Bitcoin, also known as BTC, has managed to maintain a consolidation above $100K. This comes despite increased profit-taking, but the cryptocurrency could potentially rally higher.
This information comes from Amberdata, a crypto options analytics firm. Despite the recent correction from $111.9K, the firm believes that the uptrend could continue.
Market Predictions and Influences
In a weekly market report, Amberdata’s Director of Derivatives, Greg Magadini, stated that he believes the bullish trend of Bitcoin remains unscathed. Despite the recent pull-back, he predicts a slow and consistent increase in prices.
The market does not currently anticipate significant price swings or rallies in the mid-term. This is indicated by the current implied volatility (IV) dropping to an average of 30-40% compared to historical realized volatility.
Jeff Park, Bitwise’s Head of Alpha, expects IV to reprice higher from July. He believes that Bitcoin IV is currently mispriced because the world is unaware of what’s coming in Q3.
Regulatory Shifts and Market Participation
Various analysts are predicting potential Federal rate cuts in Q3. If tariff wars are resolved, this could stimulate risk-on sentiment. Magadini also mentioned that the recent successful Circle’s IPO and the overall positive shift in regulation could fuel the momentum.

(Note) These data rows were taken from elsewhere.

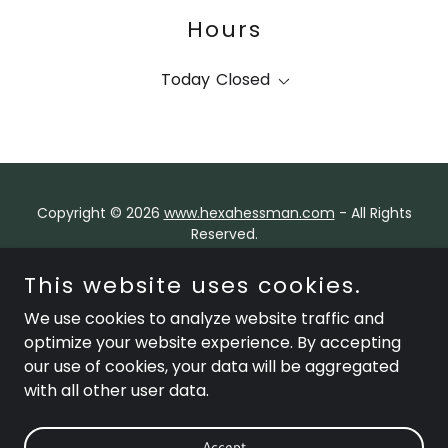
Hours
Today
Closed
Copyright © 2026
www.hexahessman.com
- All Rights
Reserved.
HexaHessman Global Group is an international holding
This website uses cookies.
and investment platform overseeing a portfolio of
We use cookies to analyze website traffic and
operating companies across diverse sectors,
with a presence in key global markets and a focus on
optimize your website experience. By accepting
visionary leadership, innovation, and sustainable value
our use of cookies, your data will be aggregated
creation.
with all other user data.
Contact Us
Accept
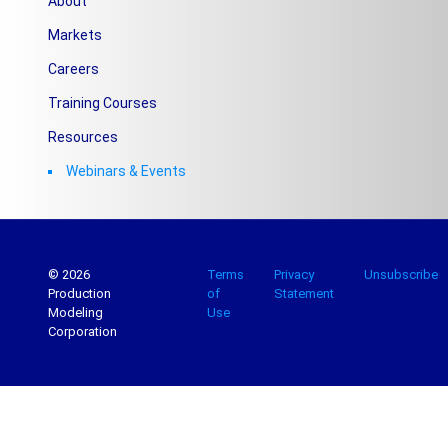
About
Markets
Careers
Training Courses
Resources
Webinars & Events
© 2026
Terms
Privacy
Unsubscribe
Production
of
Statement
Modeling
Use
Corporation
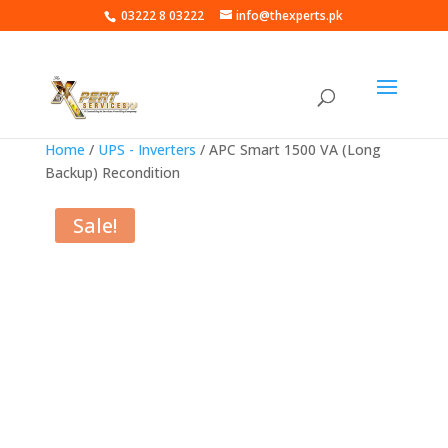
03222 8 03222
info@thexperts.pk
Home
/
UPS - Inverters
/ APC Smart 1500 VA (Long
Backup) Recondition
Sale!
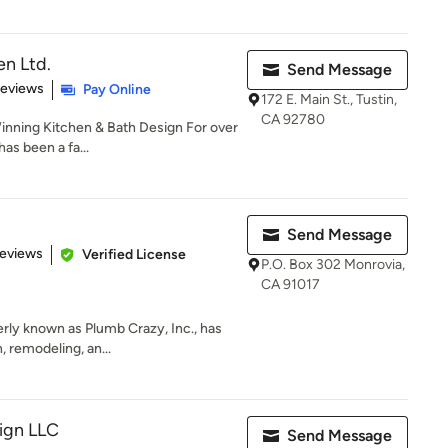
n Ltd.
Send Message
 5 stars
Reviews
Pay Online
172 E. Main St., Tustin,
CA 92780
nning Kitchen & Bath Design For over
as been a fa...
Send Message
of 5 stars
Reviews
Verified License
P.O. Box 302 Monrovia,
CA 91017
rly known as Plumb Crazy, Inc., has
, remodeling, an...
ign LLC
Send Message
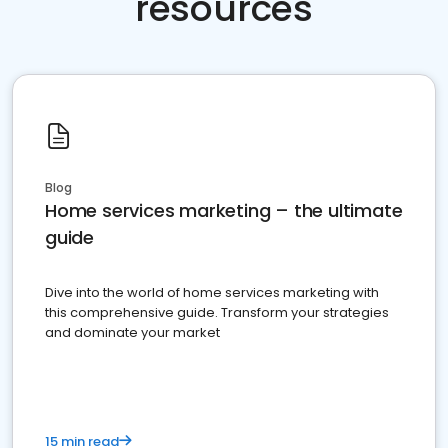
resources
Blog
Home services marketing – the ultimate
guide
Dive into the world of home services marketing with
this comprehensive guide. Transform your strategies
and dominate your market
15 min read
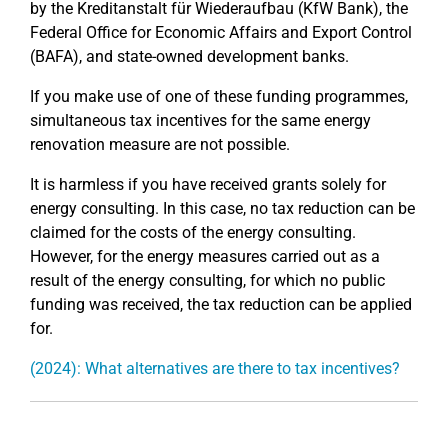
by the Kreditanstalt für Wiederaufbau (KfW Bank), the
Federal Office for Economic Affairs and Export Control
(BAFA), and state-owned development banks.
If you make use of one of these funding programmes,
simultaneous tax incentives for the same energy
renovation measure are not possible.
It is harmless if you have received grants solely for
energy consulting. In this case, no tax reduction can be
claimed for the costs of the energy consulting.
However, for the energy measures carried out as a
result of the energy consulting, for which no public
funding was received, the tax reduction can be applied
for.
(2024): What alternatives are there to tax incentives?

However, the demand for Bitcoin has shown a decline in June after a promising recovery in April and May. If the demand for Bitcoin decreases further, it could extend the range-bound price action or potentially drag the asset lower in the short term.
This bearish scenario could be accelerated if the macro front turns negative. According to Coinbase, despite this week’s renewed trade talks between the U.S. and China in London, July 9 remains a key date to watch for other tariff deadlines.
The 7-day liquidation heatmap reinforced the range-bound price outlook in the short term. At press time, there were liquidity pockets and magnetic zones on either side of the price action. If BTC reclaims $110K, nearly $7 billion shorts will be liquidated. A similar amount is at risk if the price dips to $100K.